====== Dataset ======

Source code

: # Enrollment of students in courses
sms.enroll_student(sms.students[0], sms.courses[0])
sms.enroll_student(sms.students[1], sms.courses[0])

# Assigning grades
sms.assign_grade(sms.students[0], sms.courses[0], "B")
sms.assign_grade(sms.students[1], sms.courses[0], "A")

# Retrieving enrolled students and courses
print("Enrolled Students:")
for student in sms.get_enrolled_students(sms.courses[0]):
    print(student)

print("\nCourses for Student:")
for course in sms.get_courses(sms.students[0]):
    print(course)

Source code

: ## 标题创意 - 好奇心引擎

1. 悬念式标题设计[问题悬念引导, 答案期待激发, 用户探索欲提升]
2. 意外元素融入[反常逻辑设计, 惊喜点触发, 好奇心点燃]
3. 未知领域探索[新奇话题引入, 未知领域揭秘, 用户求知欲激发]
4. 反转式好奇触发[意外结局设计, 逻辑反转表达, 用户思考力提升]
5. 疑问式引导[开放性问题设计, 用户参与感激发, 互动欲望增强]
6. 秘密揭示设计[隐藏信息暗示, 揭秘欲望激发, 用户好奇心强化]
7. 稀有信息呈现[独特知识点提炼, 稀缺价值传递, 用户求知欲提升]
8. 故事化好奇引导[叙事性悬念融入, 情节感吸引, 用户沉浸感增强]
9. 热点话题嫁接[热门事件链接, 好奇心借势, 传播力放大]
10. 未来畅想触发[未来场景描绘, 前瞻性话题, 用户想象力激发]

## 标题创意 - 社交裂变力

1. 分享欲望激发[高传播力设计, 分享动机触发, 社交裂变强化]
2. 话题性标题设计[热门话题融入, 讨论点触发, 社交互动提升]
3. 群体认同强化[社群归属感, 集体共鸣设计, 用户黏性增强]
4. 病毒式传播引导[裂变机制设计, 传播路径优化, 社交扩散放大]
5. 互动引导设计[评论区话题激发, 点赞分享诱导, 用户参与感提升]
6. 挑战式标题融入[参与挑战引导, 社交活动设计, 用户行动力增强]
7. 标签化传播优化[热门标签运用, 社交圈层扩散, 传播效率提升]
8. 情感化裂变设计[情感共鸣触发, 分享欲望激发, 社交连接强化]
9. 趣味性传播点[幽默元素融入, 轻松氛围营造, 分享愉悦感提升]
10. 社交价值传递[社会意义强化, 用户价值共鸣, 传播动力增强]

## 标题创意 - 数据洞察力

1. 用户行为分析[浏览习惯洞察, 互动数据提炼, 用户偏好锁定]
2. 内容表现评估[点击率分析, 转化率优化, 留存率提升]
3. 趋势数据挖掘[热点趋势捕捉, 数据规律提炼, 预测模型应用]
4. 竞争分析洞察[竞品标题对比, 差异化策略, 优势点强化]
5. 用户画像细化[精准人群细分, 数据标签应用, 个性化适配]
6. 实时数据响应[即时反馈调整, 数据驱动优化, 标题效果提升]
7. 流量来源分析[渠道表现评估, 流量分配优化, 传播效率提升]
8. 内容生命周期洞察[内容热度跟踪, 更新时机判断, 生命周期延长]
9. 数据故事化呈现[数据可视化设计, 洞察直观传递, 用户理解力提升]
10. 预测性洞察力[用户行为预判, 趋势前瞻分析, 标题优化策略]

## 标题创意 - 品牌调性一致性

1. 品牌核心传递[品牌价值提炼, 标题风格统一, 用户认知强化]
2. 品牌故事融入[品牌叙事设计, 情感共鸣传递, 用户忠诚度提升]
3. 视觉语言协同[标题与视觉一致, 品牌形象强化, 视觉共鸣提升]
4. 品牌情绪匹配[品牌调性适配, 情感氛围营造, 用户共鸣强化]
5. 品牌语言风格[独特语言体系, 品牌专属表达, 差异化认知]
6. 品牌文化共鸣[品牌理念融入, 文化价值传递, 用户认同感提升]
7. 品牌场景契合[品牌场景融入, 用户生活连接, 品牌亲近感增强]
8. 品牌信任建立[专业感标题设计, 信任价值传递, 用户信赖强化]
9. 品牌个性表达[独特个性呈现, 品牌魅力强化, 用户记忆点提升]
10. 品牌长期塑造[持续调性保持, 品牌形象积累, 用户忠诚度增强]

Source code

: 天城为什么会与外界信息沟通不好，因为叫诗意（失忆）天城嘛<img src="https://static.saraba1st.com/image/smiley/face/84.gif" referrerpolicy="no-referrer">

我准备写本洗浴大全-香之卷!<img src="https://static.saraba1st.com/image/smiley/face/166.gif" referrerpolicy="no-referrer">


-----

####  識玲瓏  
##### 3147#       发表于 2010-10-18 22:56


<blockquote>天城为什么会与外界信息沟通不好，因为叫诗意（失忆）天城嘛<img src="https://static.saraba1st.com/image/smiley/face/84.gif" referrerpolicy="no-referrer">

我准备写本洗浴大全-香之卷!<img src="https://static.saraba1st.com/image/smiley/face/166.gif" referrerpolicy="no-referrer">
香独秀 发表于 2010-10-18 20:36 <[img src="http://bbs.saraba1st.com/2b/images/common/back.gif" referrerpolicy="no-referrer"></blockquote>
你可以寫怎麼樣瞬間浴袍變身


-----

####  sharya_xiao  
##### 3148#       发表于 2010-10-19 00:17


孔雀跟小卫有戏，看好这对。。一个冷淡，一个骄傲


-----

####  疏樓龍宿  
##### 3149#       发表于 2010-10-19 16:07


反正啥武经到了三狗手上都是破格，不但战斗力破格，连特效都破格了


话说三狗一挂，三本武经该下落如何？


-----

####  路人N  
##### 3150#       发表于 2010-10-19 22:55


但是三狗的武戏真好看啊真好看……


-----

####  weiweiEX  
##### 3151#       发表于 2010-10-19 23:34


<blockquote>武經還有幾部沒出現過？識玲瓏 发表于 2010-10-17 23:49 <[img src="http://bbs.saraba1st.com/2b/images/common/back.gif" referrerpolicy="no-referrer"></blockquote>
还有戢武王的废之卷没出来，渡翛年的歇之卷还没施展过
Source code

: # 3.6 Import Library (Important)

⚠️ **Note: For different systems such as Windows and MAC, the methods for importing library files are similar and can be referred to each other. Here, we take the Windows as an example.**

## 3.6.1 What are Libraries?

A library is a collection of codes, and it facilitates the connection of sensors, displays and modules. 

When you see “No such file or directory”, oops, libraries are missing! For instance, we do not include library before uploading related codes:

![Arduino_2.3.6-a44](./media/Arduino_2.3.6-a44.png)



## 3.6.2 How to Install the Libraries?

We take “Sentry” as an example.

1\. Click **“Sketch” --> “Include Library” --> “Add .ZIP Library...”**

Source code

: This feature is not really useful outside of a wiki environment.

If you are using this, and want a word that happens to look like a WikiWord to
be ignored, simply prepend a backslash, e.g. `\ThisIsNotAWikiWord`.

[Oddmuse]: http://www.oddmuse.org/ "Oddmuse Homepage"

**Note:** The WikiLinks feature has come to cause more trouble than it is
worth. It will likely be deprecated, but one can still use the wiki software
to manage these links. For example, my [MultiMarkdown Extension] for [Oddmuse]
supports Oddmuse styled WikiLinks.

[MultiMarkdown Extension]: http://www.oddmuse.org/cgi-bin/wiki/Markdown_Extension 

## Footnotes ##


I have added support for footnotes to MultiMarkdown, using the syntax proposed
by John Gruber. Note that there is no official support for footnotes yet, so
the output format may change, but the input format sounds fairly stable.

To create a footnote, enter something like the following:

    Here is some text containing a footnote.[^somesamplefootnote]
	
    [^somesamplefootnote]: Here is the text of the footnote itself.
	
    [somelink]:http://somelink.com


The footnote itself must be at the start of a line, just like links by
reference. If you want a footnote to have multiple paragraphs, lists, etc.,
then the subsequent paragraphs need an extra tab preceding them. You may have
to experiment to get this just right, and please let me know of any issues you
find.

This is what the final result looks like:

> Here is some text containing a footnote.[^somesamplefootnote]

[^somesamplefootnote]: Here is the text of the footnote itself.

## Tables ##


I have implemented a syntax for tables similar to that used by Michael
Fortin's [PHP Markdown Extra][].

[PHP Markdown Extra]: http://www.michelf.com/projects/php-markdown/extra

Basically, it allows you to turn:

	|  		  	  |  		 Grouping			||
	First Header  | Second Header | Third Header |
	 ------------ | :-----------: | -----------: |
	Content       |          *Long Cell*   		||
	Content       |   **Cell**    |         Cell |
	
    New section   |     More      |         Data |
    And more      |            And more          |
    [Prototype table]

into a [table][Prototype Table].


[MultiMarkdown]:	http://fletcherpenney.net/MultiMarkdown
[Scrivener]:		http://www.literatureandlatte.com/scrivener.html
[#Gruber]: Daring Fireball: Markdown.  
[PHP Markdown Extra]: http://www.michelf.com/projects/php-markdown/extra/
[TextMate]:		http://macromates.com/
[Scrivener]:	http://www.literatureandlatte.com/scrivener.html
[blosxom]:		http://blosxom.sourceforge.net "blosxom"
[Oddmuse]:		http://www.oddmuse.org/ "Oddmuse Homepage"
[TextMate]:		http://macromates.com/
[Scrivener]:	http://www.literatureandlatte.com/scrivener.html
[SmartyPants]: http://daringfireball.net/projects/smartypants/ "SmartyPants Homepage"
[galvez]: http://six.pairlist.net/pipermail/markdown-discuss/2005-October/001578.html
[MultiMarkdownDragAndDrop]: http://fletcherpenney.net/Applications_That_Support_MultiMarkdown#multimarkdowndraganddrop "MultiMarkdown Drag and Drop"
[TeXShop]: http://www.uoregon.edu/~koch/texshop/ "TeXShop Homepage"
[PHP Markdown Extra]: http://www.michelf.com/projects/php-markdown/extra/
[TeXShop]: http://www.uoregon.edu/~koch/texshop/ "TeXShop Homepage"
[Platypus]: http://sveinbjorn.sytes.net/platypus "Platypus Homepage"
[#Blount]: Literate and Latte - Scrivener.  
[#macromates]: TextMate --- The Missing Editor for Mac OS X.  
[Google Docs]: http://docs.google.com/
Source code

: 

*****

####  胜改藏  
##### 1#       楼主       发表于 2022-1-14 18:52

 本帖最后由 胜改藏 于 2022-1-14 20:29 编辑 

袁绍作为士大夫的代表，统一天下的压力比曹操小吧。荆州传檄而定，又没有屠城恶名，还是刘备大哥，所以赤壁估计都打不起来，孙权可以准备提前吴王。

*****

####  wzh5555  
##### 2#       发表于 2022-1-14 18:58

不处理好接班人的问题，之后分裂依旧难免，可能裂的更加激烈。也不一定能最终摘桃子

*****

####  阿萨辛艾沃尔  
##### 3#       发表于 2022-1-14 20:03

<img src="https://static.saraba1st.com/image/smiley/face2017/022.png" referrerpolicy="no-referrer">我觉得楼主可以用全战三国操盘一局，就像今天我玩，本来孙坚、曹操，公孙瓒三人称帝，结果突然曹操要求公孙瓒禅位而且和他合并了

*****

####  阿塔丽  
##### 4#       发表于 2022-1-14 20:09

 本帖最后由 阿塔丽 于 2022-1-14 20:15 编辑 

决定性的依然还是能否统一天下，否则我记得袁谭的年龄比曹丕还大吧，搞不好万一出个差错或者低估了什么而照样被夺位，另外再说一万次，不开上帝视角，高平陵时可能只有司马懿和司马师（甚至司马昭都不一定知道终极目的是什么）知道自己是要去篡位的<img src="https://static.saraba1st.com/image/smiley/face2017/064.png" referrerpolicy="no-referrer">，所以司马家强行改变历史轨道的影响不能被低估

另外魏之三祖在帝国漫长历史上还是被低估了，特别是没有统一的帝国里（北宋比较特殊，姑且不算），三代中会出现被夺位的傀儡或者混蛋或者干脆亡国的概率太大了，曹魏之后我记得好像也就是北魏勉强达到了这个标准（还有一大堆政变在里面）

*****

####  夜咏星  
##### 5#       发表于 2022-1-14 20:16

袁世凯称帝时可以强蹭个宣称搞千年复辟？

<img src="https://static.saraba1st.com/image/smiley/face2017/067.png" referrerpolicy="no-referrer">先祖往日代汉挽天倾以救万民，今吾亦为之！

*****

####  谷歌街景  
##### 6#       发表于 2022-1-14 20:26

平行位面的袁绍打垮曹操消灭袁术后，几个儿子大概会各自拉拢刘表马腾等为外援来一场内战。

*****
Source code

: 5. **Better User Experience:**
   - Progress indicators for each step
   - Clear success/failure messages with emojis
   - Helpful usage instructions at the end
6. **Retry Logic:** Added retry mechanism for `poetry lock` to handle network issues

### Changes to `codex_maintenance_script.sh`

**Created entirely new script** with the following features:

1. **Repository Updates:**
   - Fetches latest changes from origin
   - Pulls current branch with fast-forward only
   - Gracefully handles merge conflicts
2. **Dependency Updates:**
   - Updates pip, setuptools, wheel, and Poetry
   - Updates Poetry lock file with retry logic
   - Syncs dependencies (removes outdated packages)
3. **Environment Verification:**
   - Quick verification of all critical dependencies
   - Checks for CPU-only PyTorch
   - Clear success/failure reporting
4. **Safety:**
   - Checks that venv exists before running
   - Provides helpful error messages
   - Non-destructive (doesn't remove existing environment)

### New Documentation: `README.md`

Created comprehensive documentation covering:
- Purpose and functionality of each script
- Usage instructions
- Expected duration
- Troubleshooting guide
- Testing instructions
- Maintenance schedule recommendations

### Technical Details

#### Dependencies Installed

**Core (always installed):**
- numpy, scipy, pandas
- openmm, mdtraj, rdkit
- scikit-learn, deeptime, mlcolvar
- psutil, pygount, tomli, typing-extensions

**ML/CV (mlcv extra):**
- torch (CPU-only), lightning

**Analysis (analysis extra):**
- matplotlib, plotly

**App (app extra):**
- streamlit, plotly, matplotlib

======

__Problem__:
Write out every line from the data above that includes "plotly".

__Solution below__:
- matplotlib, plotly
- streamlit, plotly, matplotlib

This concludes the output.